In the late 1980s and early 1990s Ateret Cohanim became a much feared name among Palestinians in the city. Its militants would suddenly swoop on their houses in the middle of the night and take them over. Palestinians maintained - and this was subsequently backed by a government report - that the legal basis for these takeovers was flimsy. But once blue-and- white Israeli flags had sprouted from a building it was difficult for a Palestinian to get the courts or the Israeli police to evict the occupiers.

The takeover of Palestinian property often appeared deliberately geared to provoke. Ariel Sharon, the Israeli general held responsible by Palestinians for the Sabra and Chatila massacres in Lebanon, suddenly acquired a house in the Old City in 1987. St John's Hospice in the Christian Quarter was occupied in 1990. Overall some 600 settlers were introduced in the teeth of Palestinian resistance.

Dr Moskowitz defends himself against charges of ethnic cleansing by stealth. He says: "Objecting to Jews living among Arabs is racism of the worst kind." But the defence is naive. No sooner were settlers established in Ras al-Amoud this week than the soldiers who guard them starting making life unliveable for Palestinians in the street, who were repeatedly stopped, questioned and searched.
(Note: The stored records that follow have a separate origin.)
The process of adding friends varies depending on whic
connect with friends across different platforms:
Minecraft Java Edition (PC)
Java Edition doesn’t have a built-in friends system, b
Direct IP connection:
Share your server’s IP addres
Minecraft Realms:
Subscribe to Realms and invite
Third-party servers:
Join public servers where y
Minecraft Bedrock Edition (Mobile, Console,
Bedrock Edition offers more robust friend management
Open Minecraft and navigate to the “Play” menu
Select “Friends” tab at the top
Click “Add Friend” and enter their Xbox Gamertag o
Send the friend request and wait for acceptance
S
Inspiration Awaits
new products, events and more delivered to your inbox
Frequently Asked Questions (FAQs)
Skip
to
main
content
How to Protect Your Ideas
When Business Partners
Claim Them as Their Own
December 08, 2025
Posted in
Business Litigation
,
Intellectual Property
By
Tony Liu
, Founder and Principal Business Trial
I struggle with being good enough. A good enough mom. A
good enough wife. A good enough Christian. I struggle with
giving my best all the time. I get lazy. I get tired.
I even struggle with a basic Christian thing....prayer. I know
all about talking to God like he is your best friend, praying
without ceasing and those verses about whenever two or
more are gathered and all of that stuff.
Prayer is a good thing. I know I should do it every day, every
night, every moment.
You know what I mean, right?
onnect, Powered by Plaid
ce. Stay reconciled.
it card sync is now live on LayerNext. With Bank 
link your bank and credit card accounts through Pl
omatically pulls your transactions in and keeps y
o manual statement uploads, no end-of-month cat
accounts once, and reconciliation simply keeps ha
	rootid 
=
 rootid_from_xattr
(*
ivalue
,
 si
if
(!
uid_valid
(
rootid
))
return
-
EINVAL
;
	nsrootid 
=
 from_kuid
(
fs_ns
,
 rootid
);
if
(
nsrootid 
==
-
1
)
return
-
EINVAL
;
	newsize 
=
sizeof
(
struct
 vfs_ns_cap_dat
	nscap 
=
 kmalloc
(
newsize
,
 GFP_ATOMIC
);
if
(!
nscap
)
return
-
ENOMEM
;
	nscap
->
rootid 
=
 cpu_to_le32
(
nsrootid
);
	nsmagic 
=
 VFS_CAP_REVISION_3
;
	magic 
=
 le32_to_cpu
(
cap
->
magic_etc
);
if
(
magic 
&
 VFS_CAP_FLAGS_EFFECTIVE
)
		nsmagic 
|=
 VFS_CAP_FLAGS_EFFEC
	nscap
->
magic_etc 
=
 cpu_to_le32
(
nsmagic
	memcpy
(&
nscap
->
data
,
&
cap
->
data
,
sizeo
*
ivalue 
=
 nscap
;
Jubilant settlers celebrated their victory like a conquering army.

A "compromise", which was close yesterday, whereby the settler families will withdraw for the moment but be replaced with workmen renovating the building, is a victory for Dr Moskowitz. Such arrangements, aimed at deflecting international criticism have in the past always ended in settlers taking over buildings. If Mr Netanyahu prefers compromise with the extreme nationalist settlers before compromise with the Palestinians the result will be violence - but by then Dr Moskowitz may be on the flight back to Miami.